[Data shown Boundary: Start]

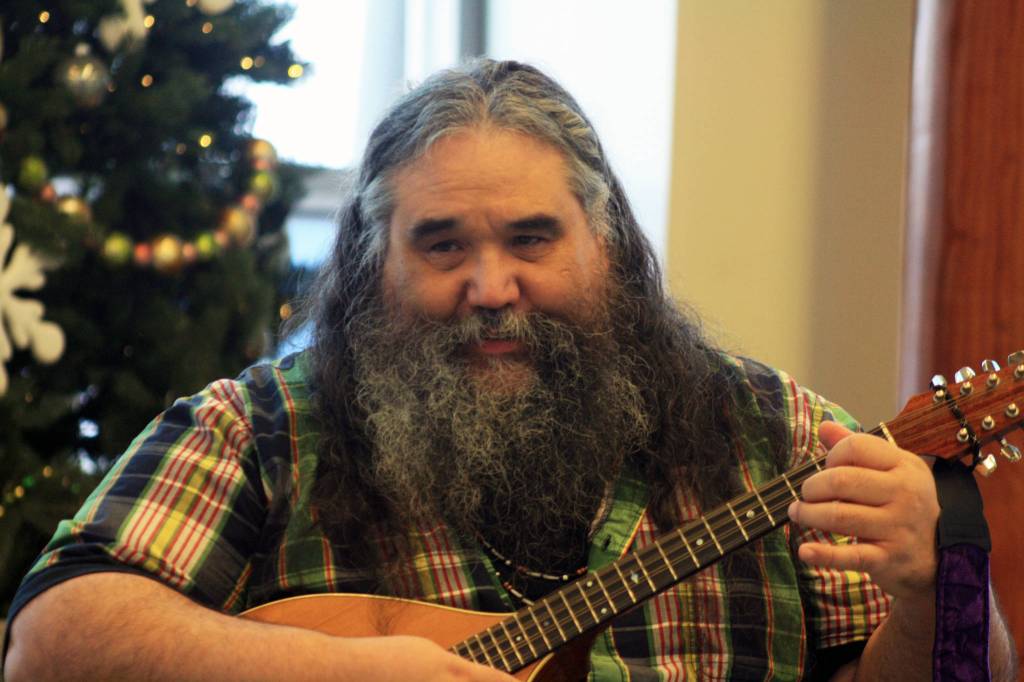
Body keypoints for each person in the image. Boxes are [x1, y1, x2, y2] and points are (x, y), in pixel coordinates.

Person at [3, 59, 1017, 681]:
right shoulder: (261, 427)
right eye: (442, 244)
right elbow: (53, 641)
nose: (492, 286)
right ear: (373, 260)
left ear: (608, 243)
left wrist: (940, 588)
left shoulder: (779, 432)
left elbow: (969, 671)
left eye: (532, 237)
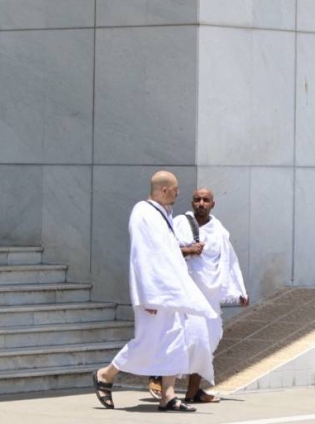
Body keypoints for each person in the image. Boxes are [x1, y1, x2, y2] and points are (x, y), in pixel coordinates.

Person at [93, 171, 217, 412]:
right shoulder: (143, 213)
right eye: (175, 188)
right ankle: (105, 375)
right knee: (147, 341)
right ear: (164, 190)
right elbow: (144, 257)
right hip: (153, 293)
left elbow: (166, 253)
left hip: (168, 292)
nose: (178, 192)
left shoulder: (163, 214)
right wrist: (148, 294)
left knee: (174, 340)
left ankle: (168, 395)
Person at [167, 187, 249, 404]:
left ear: (213, 204)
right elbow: (163, 251)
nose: (201, 203)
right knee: (185, 340)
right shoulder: (179, 224)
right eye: (197, 199)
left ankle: (193, 392)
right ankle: (166, 390)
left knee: (206, 342)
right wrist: (189, 250)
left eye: (206, 200)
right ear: (192, 202)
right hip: (184, 295)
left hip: (208, 297)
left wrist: (240, 289)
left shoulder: (219, 231)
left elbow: (229, 261)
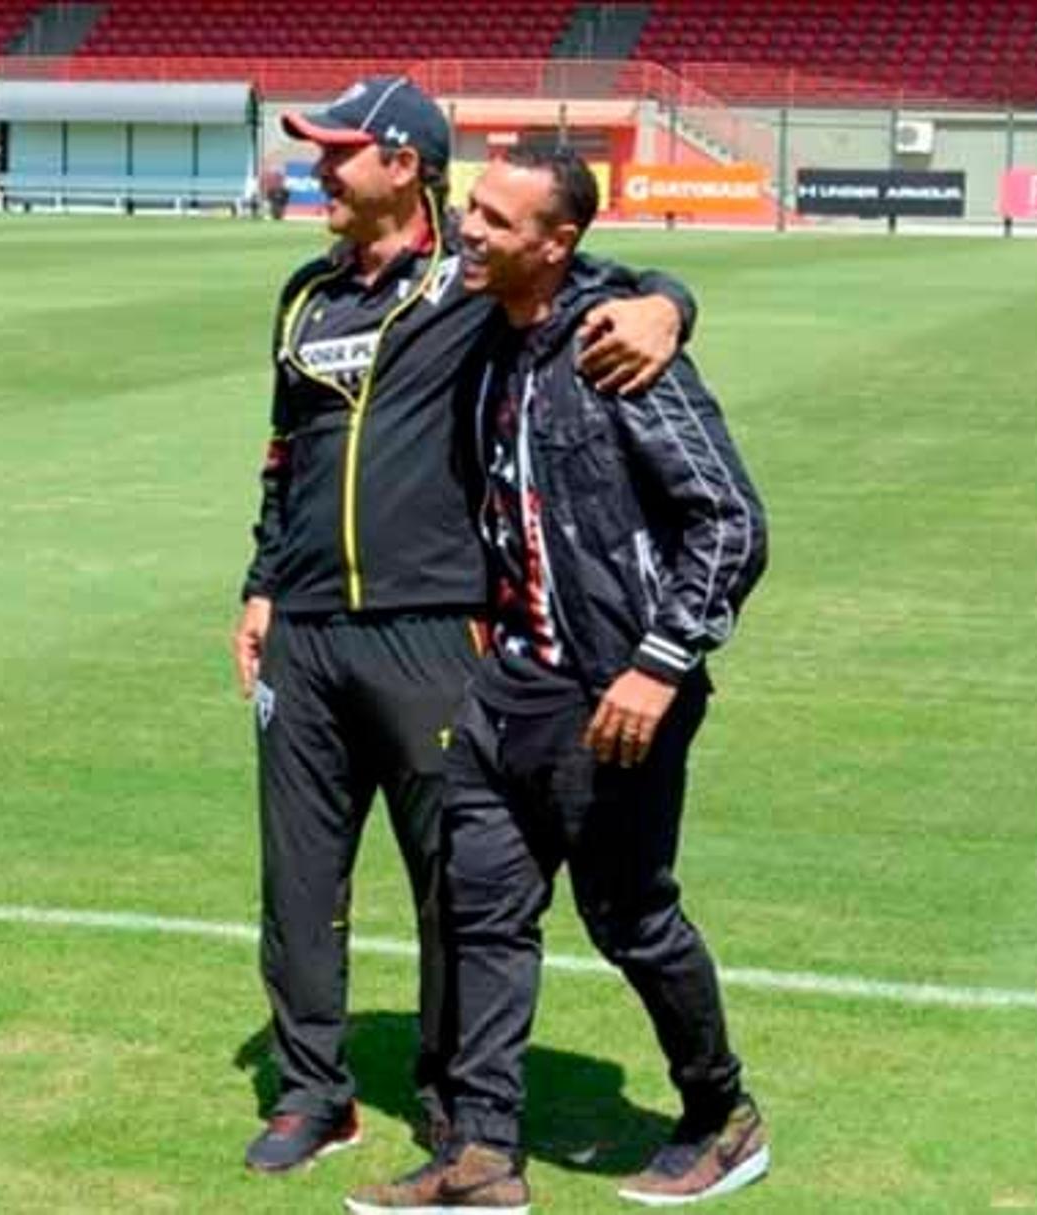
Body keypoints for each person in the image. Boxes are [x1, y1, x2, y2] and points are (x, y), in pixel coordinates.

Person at [235, 77, 699, 1175]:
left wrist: (670, 306)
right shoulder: (305, 294)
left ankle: (458, 1103)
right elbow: (282, 456)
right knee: (299, 878)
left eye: (336, 152)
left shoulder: (472, 282)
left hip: (437, 630)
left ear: (402, 163)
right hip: (303, 633)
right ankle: (314, 1093)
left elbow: (613, 282)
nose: (317, 169)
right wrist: (260, 583)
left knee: (457, 879)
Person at [346, 146, 769, 1213]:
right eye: (469, 209)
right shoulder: (487, 330)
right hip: (510, 691)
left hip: (617, 697)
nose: (470, 229)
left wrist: (659, 667)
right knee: (483, 915)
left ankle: (722, 1115)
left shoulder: (620, 346)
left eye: (496, 217)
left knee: (630, 919)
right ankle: (484, 1157)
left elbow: (732, 522)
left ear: (557, 240)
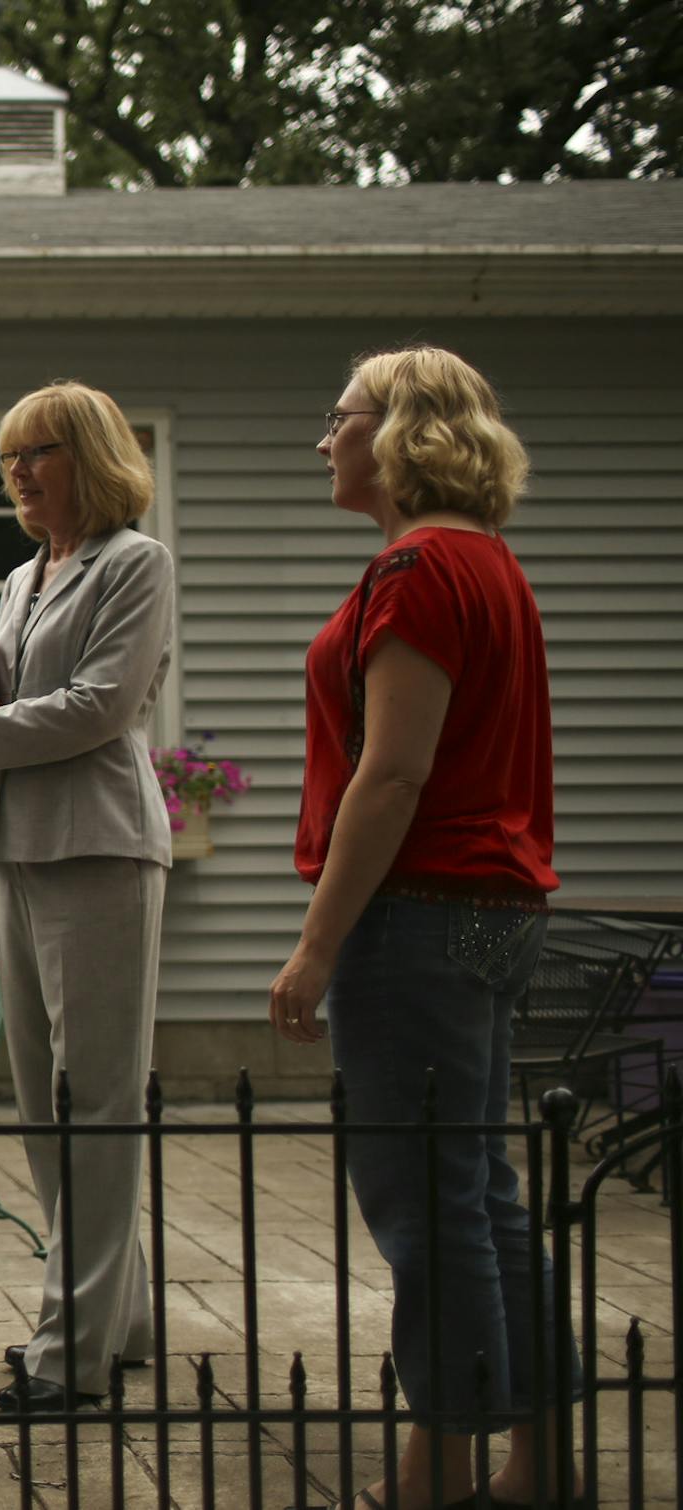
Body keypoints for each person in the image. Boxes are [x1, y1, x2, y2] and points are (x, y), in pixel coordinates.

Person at [270, 347, 578, 1510]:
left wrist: (316, 943)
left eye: (340, 416)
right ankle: (538, 1463)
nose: (325, 438)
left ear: (399, 434)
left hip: (423, 915)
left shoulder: (415, 569)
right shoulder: (489, 564)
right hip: (498, 910)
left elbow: (392, 777)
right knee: (480, 1189)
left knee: (424, 1199)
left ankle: (437, 1471)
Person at [0, 381, 174, 1412]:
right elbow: (21, 696)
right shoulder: (23, 575)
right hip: (18, 844)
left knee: (100, 1098)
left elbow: (100, 706)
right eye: (8, 458)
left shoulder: (137, 564)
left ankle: (69, 1357)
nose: (21, 472)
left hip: (104, 845)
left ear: (91, 454)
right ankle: (114, 1319)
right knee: (42, 1101)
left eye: (40, 452)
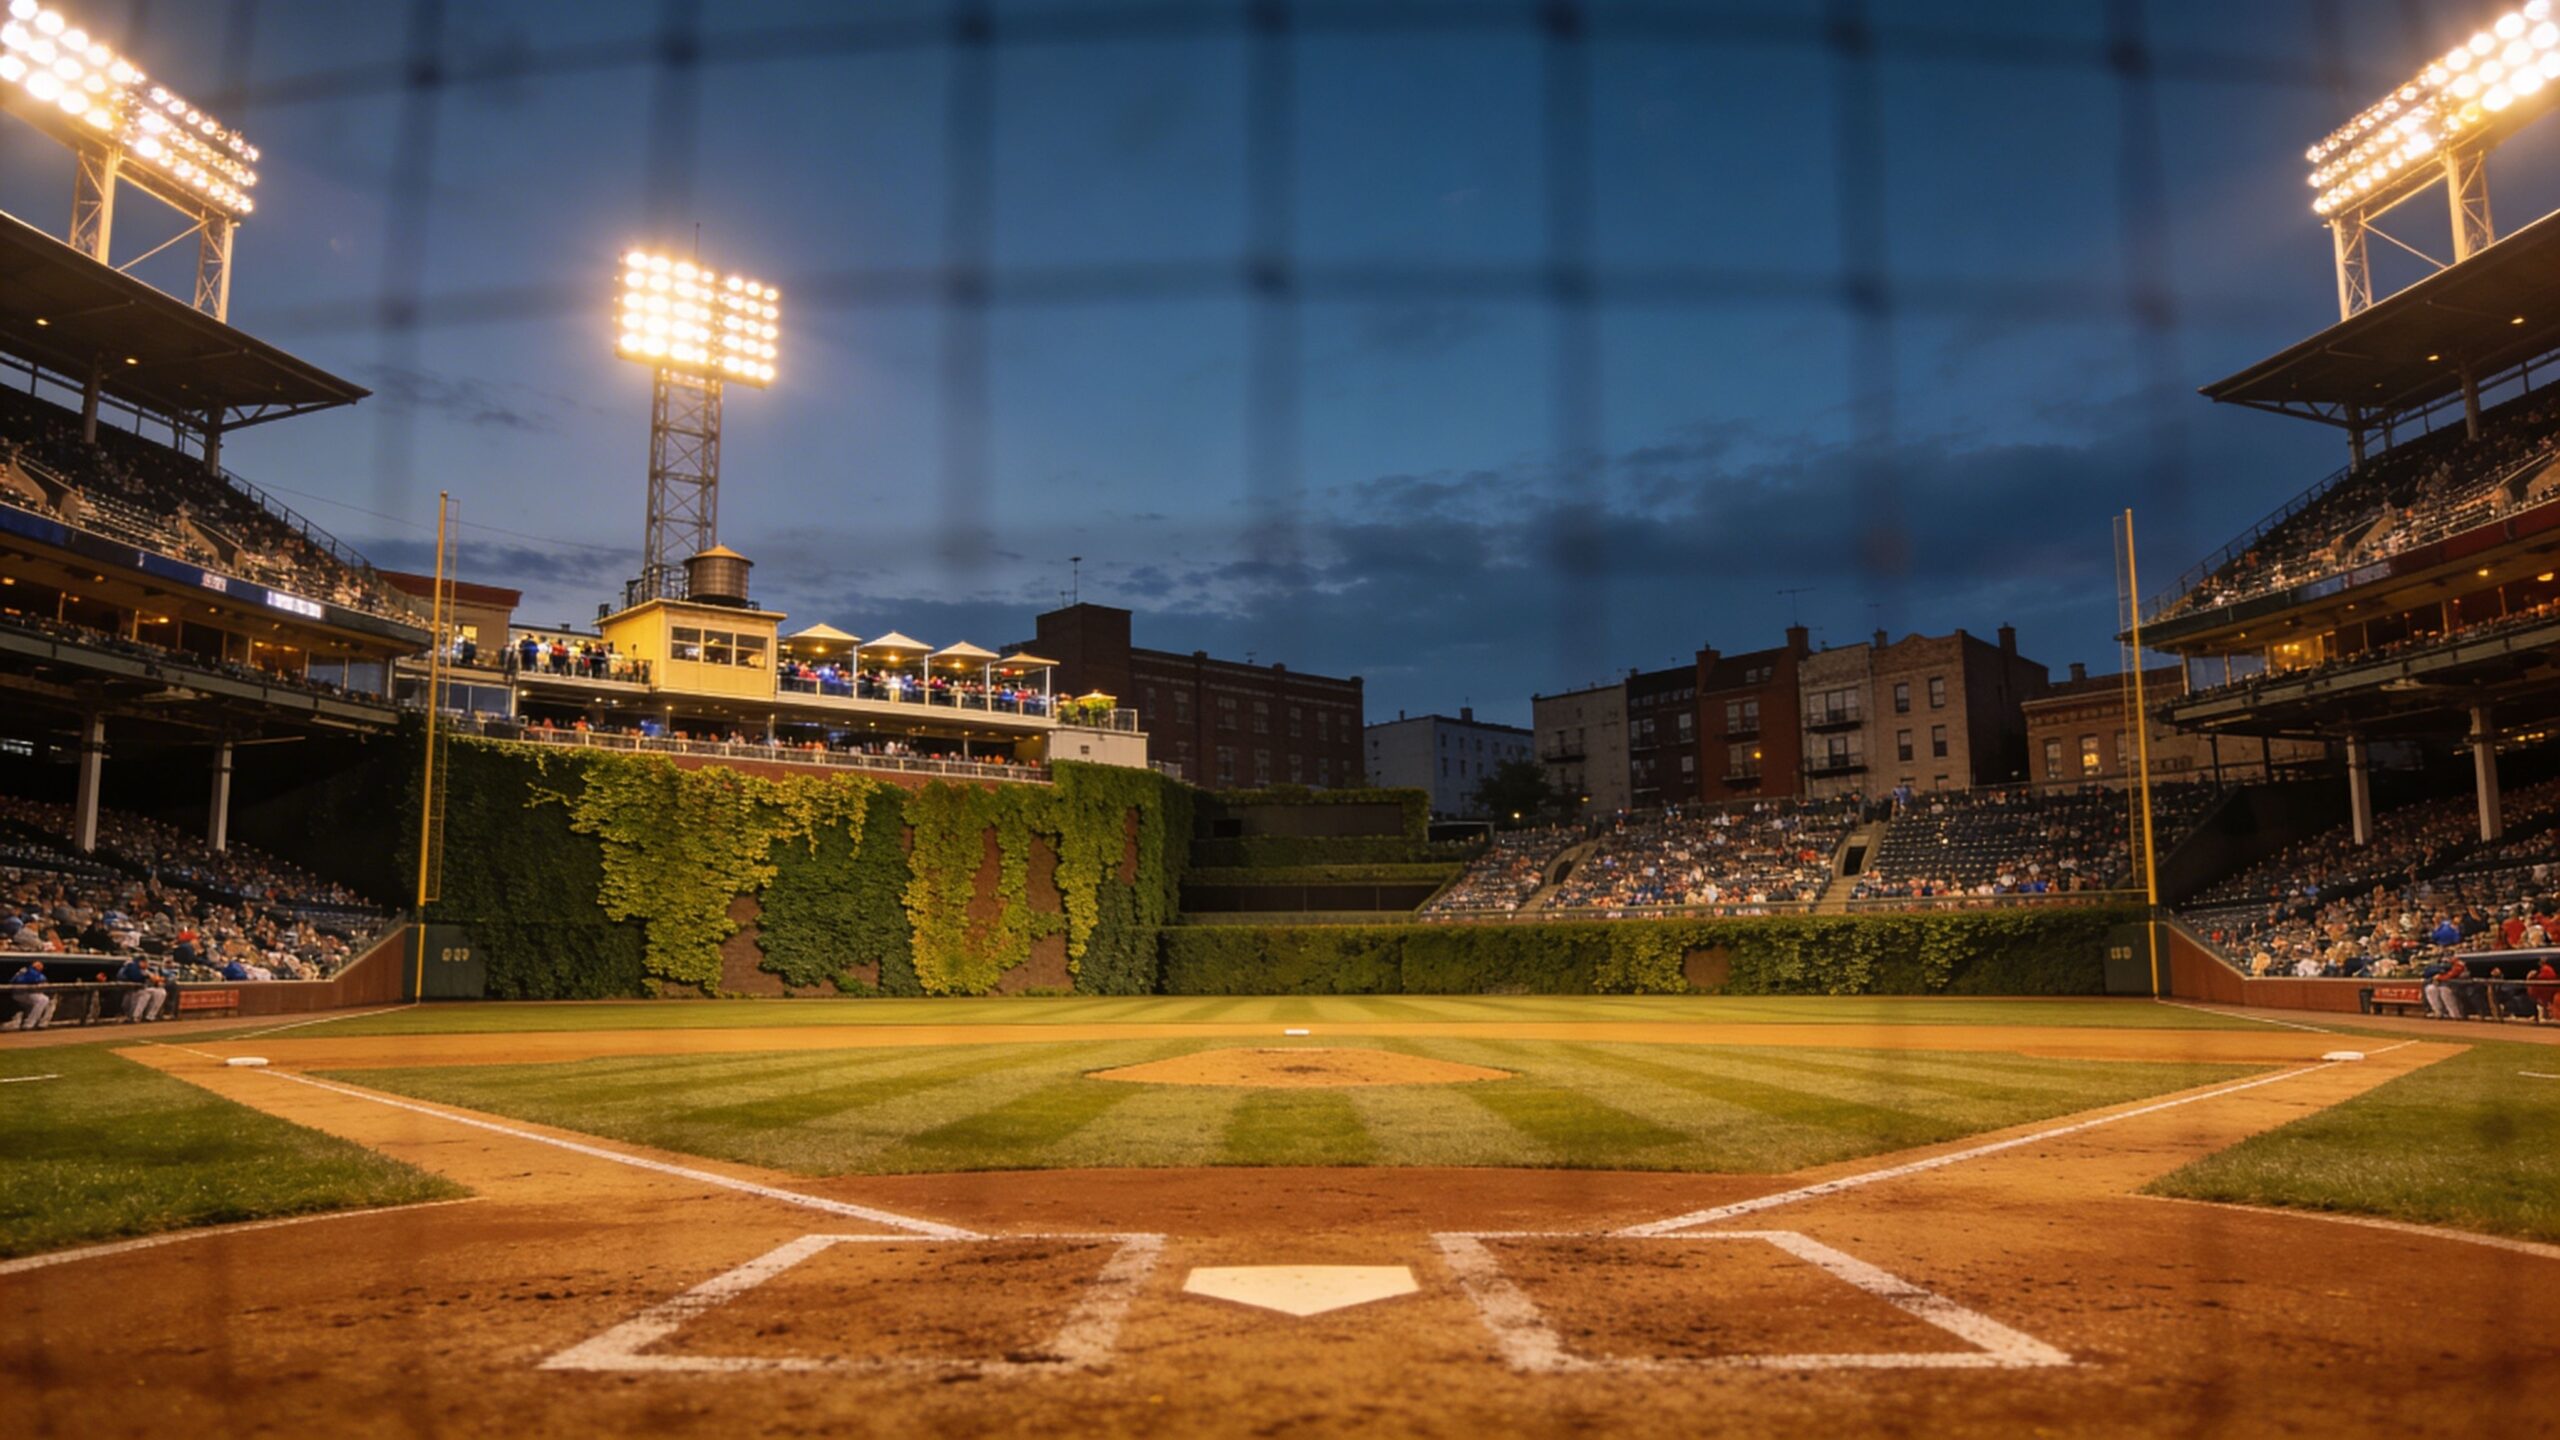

[Data shown Boundary: End]

Your instructions
Copy out every entry above, character for character, excluding pictures.

Solution to this problem
Body keypoints for each person in the image. Boxes are [x1, y1, x2, y2] and points are (x, y), in pixel coordinates.

Person at [3, 59, 1017, 681]:
right shoulder: (261, 427)
right eye: (442, 244)
right elbow: (53, 641)
nose: (492, 286)
right ear: (373, 260)
left ear: (608, 243)
left wrist: (940, 588)
left shoulder: (779, 432)
left elbow: (969, 671)
left eye: (532, 237)
Body keypoints for each person in the image. Boxes are [x1, y1, x2, y2] and points are (x, y), in pixel coordinates.

Person at [93, 171, 217, 412]:
right shoulder: (143, 213)
right eye: (175, 188)
right ankle: (105, 375)
right knee: (147, 341)
right ear: (164, 190)
right elbow: (144, 257)
right hip: (153, 293)
left elbow: (166, 253)
left hip: (168, 292)
nose: (178, 192)
left shoulder: (163, 214)
right wrist: (148, 294)
left knee: (174, 340)
left ankle: (168, 395)
Person at [167, 187, 249, 404]:
left ear: (213, 204)
right elbow: (163, 251)
nose: (201, 203)
right knee: (185, 340)
right shoulder: (179, 224)
right eye: (197, 199)
left ankle: (193, 392)
right ankle: (166, 390)
left knee: (206, 342)
right wrist: (189, 250)
left eye: (206, 200)
right ear: (192, 202)
right hip: (184, 295)
left hip: (208, 297)
left wrist: (240, 289)
left shoulder: (219, 231)
left elbow: (229, 261)
Body keypoints for each person in the image. Boxes are [x1, y1, x2, y2] and points are (x, y), in pixel coordinates.

Person at [235, 77, 699, 1175]:
left wrist: (670, 306)
right shoulder: (305, 294)
left ankle: (458, 1103)
right elbow: (282, 456)
right knee: (299, 878)
left eye: (336, 152)
left shoulder: (472, 282)
left hip: (437, 630)
left ear: (402, 163)
right hip: (303, 633)
right ankle: (314, 1093)
left elbow: (613, 282)
nose: (317, 169)
right wrist: (260, 583)
left knee: (457, 879)
Person at [346, 146, 769, 1213]:
right eye: (469, 209)
right shoulder: (487, 330)
right hip: (510, 691)
left hip: (617, 697)
nose: (470, 229)
left wrist: (659, 667)
right knee: (483, 915)
left ankle: (722, 1115)
left shoulder: (620, 346)
left eye: (496, 217)
left knee: (630, 919)
right ankle: (484, 1157)
left elbow: (732, 522)
left ear: (557, 240)
Body keypoints for each person in the image. Boxes are [x1, y1, x2, y2] and points are (x, y), in pixel coordinates.

Person at [270, 347, 578, 1510]:
left wrist: (316, 943)
left eye: (340, 416)
right ankle: (538, 1463)
nose: (325, 438)
left ear: (399, 434)
left hip: (423, 915)
left shoulder: (415, 569)
right shoulder: (489, 564)
right hip: (498, 910)
left elbow: (392, 777)
right knee: (480, 1189)
left knee: (424, 1199)
left ankle: (437, 1471)
Person at [0, 381, 174, 1412]:
right elbow: (21, 696)
right shoulder: (23, 575)
right hip: (18, 844)
left knee: (100, 1098)
left elbow: (100, 706)
right eye: (8, 458)
left shoulder: (137, 564)
left ankle: (69, 1357)
nose: (21, 472)
left hip: (104, 845)
left ear: (91, 454)
right ankle: (114, 1319)
right knee: (42, 1101)
left eye: (40, 452)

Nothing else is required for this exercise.